| EXERCISE INPUTS |
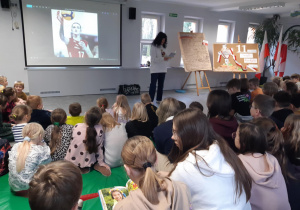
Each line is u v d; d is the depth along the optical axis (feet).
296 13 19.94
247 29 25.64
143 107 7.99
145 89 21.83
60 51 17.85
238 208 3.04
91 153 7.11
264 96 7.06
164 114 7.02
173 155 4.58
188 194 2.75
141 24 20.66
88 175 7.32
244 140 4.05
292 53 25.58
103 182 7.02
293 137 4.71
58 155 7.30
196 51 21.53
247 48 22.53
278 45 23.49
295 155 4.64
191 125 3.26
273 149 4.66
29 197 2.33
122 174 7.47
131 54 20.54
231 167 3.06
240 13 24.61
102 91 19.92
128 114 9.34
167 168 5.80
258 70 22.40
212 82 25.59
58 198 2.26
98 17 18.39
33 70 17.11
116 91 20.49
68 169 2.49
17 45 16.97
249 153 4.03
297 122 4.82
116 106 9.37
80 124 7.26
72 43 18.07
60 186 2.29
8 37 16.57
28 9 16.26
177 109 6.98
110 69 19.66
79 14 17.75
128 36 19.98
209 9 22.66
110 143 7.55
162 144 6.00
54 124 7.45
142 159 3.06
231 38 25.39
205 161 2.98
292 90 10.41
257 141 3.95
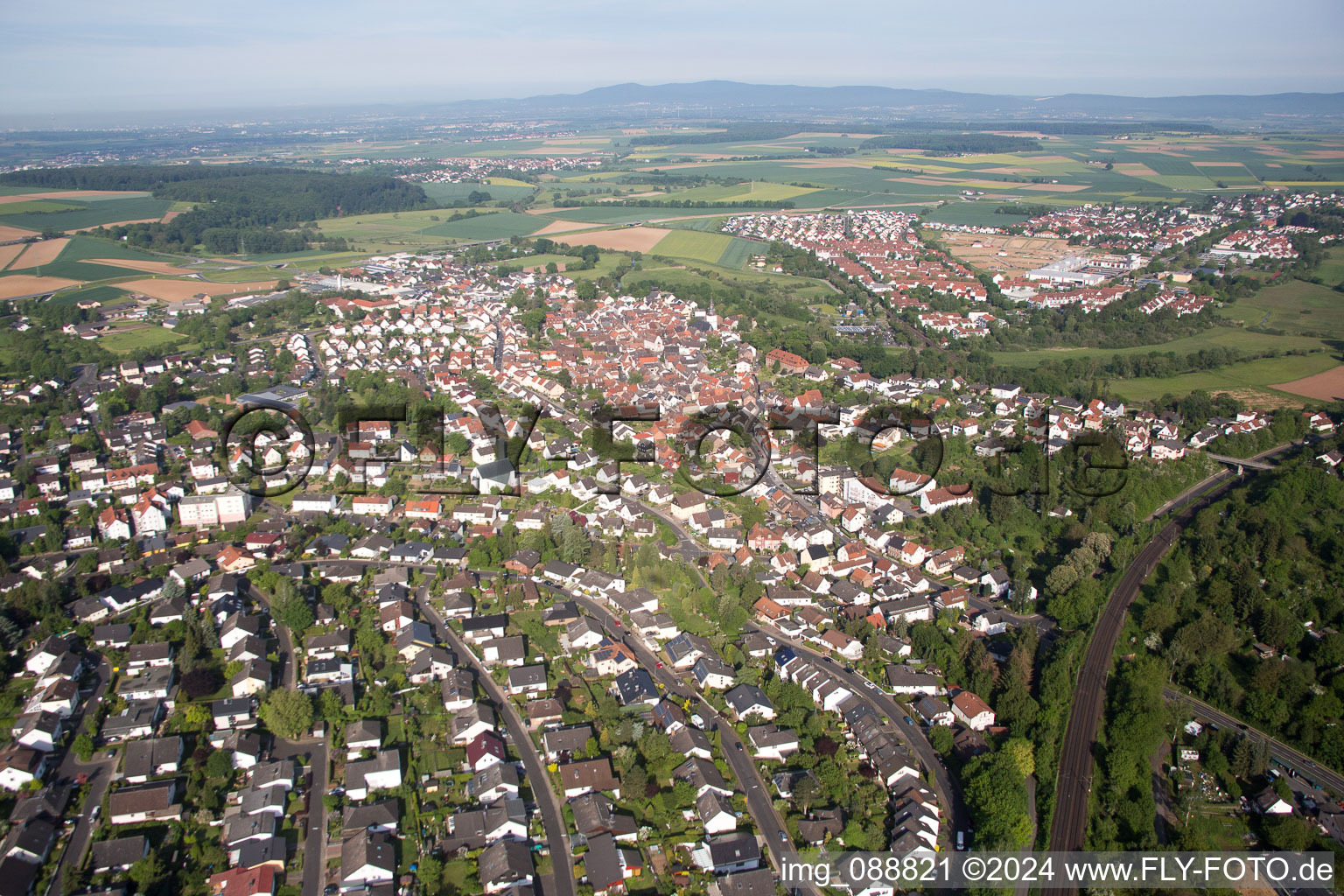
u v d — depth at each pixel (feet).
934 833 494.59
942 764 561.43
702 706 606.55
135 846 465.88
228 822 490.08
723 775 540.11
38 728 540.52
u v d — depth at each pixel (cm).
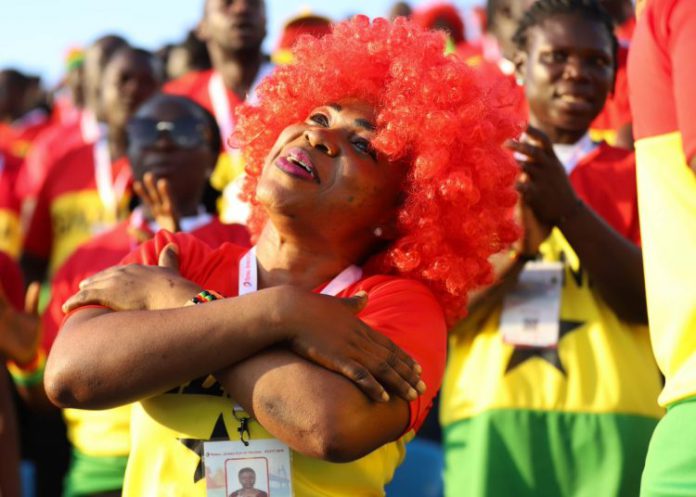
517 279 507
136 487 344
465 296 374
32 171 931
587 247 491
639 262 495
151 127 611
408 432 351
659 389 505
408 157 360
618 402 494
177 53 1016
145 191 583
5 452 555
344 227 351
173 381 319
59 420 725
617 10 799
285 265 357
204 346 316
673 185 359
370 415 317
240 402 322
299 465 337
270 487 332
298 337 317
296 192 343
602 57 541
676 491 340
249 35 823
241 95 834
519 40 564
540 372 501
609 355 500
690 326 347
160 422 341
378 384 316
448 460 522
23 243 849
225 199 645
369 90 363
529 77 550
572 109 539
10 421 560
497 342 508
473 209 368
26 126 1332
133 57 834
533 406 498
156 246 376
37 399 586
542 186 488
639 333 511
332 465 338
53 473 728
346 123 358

| WHAT IS EXPECTED |
Output only the lines above from the line that holds "80 124 7.26" through the line that holds "609 355 500", both ends included, and exclude pictures.

| RESULT BELOW |
80 124 7.26
72 43 18.07
60 186 2.29
8 37 16.57
28 9 16.26
177 109 6.98
110 69 19.66
79 14 17.75
128 36 19.98
209 9 22.66
110 143 7.55
162 144 6.00
54 124 7.45
142 159 3.06
231 38 25.39
205 161 2.98
292 90 10.41
257 141 3.95
u v d — depth at each pixel (feet).
934 833 494.59
942 764 561.43
702 706 606.55
135 846 465.88
228 822 490.08
723 775 540.11
38 728 540.52
u v d — depth at each pixel (cm).
517 279 507
136 487 344
465 296 374
32 171 931
587 247 491
639 262 495
151 127 611
408 432 351
659 389 505
408 157 360
618 402 494
177 53 1016
145 191 583
5 452 555
344 227 351
173 381 319
59 420 725
617 10 799
285 265 357
204 346 316
673 185 359
370 415 317
240 402 322
299 465 337
270 487 332
298 337 317
296 192 343
602 57 541
676 491 340
249 35 823
241 95 834
519 40 564
540 372 501
609 355 500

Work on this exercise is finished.